As to alcohol, numbers are even more alarming. Still according to Childline, 50.6% of adolescents from 11 (sic!) to 19 years of age has said that they have consumed alcohol and 49.9 % that they have got drunk at least once. To make the scenario even gloomier contributes the explosion of the phenomenon of “binge drinking” which consists in drinking cocktails and distilled over a short period of time, so as to reach immediately the desired level of drunkenness. This practice involves at least 60% of the young people interviewed by the Italian Foundation Research in Hepatology, and is often associated with a subsequent crime, and has serious health implications, as it can cause permanent damage to brain and liver. Alcohol causes an average of 17 thousand deaths a year; in Italy it is the first cause of death among young people.
But often, for those who are looking for their “crazy night”, a glass or two are not enough. To get high, thus, becomes necessary to drink and do drugs at the same time. It is the so-called “multi-drug abuse” phenomenon, particularly widespread among teenagers, as confirmed by a study of the Adolescents Observatory. The greatest risks regard, obviously, safety and health, for themselves and others, for the short and long terms: reduced mental lucidity, risk of traffic collisions, reduced performance or school drop-out, development of addiction (to a single substance or a mixed one).

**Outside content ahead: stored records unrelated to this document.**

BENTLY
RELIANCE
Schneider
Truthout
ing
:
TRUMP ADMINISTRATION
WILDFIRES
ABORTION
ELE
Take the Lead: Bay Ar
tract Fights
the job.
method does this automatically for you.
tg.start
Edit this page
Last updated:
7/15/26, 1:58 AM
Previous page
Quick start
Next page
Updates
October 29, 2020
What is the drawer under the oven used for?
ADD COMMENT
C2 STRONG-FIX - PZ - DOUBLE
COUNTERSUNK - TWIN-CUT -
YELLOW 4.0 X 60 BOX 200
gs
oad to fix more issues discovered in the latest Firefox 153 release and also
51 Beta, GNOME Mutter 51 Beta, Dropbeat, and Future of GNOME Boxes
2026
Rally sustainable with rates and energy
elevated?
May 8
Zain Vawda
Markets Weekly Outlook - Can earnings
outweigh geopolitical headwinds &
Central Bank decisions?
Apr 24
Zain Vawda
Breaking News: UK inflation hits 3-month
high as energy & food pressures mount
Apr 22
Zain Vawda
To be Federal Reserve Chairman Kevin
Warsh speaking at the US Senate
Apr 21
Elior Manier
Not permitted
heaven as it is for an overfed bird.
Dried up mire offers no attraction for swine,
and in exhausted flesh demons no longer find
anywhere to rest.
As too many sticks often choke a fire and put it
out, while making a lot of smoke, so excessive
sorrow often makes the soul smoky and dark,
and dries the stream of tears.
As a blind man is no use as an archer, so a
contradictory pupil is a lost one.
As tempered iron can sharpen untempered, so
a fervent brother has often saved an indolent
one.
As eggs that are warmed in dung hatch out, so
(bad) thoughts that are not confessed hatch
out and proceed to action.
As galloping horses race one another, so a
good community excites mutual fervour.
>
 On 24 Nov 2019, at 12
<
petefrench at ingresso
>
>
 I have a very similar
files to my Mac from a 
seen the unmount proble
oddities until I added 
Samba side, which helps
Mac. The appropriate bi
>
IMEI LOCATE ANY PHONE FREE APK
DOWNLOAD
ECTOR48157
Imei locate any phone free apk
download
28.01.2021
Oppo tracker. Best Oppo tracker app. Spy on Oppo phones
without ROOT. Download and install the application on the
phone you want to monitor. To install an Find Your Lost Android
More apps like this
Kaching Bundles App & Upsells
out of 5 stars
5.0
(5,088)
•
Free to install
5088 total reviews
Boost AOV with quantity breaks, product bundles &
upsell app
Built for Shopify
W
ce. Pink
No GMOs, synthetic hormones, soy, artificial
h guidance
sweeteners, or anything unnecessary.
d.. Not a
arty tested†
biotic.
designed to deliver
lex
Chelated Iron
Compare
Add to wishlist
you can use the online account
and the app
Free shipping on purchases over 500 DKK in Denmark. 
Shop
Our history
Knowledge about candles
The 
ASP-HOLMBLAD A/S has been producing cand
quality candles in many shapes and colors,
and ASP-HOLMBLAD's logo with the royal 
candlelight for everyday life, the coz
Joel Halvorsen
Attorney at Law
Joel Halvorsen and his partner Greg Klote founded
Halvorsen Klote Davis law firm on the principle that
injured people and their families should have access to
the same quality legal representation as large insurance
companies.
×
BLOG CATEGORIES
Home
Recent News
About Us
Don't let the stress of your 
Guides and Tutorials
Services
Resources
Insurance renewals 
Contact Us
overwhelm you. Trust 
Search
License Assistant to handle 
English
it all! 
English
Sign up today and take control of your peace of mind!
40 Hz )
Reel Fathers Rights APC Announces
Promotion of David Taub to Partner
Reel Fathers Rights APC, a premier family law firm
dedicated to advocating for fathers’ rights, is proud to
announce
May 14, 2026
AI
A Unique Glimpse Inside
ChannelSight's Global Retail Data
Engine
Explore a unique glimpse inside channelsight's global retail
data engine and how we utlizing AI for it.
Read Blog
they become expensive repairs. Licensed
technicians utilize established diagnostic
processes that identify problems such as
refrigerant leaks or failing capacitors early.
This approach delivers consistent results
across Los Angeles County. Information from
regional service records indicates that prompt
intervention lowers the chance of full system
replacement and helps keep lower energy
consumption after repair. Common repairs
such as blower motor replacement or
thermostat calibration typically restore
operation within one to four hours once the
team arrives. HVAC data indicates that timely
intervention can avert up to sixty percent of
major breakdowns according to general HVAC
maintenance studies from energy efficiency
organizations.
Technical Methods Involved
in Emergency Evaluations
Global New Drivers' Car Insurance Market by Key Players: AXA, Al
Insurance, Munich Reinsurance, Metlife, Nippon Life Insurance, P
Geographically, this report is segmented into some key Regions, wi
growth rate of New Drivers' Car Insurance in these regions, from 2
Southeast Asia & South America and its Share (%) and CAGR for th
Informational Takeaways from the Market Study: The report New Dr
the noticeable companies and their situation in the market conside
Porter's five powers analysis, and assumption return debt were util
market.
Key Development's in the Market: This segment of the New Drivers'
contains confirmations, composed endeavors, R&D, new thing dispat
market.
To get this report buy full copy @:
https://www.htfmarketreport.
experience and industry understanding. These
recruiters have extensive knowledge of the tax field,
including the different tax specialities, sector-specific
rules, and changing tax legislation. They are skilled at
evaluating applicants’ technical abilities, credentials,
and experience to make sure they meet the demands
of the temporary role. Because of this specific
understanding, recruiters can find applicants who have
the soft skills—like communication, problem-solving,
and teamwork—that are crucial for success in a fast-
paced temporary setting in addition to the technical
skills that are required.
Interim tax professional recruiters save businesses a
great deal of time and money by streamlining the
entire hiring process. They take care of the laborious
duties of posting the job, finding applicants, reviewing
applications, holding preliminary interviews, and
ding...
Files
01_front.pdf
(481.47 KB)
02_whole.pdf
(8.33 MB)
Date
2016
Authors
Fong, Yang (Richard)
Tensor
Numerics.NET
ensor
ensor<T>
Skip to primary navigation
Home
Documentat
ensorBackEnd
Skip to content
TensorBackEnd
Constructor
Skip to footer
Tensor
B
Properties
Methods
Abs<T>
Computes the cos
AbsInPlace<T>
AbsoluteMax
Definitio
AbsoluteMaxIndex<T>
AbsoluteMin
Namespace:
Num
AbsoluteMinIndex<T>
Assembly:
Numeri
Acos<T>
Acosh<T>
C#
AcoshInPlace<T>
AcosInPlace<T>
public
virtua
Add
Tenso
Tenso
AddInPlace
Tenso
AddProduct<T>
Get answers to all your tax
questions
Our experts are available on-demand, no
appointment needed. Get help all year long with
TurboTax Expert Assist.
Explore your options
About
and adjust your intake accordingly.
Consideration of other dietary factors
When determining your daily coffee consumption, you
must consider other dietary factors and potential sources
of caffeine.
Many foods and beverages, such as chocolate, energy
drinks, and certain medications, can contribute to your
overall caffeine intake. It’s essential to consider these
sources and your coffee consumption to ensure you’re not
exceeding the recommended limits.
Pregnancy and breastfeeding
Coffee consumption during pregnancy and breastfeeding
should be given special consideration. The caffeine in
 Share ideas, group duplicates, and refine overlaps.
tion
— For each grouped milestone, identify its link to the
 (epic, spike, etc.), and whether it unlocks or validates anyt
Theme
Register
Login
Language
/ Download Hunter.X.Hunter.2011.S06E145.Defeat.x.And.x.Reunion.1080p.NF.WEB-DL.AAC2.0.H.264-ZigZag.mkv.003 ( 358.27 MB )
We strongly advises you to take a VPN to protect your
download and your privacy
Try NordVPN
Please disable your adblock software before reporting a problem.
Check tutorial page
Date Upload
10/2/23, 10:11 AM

This dramatic situation involves many, too many young people and has been well described by the head of the Neuroscience Department of the Fatebenefratelli hospital in Milan, the psychiatrist Claudio Mencacci, who for Adnkronos, talked of “young people with sad passions who are looking for strong emotions”. Of teenagers left adrift in a “culture of binge that applies to drugs, but also to alcohol and food”. And that becomes a “race to overcome every limit and lose control, in the dramatic ignorance of what substances are taken and of the possible effects of the various modes of their consumption”. A transgression culture that leads “from dancing to death” in “a very short time” without giving the consumer time to notice it. And families have nothing else to do but to despair.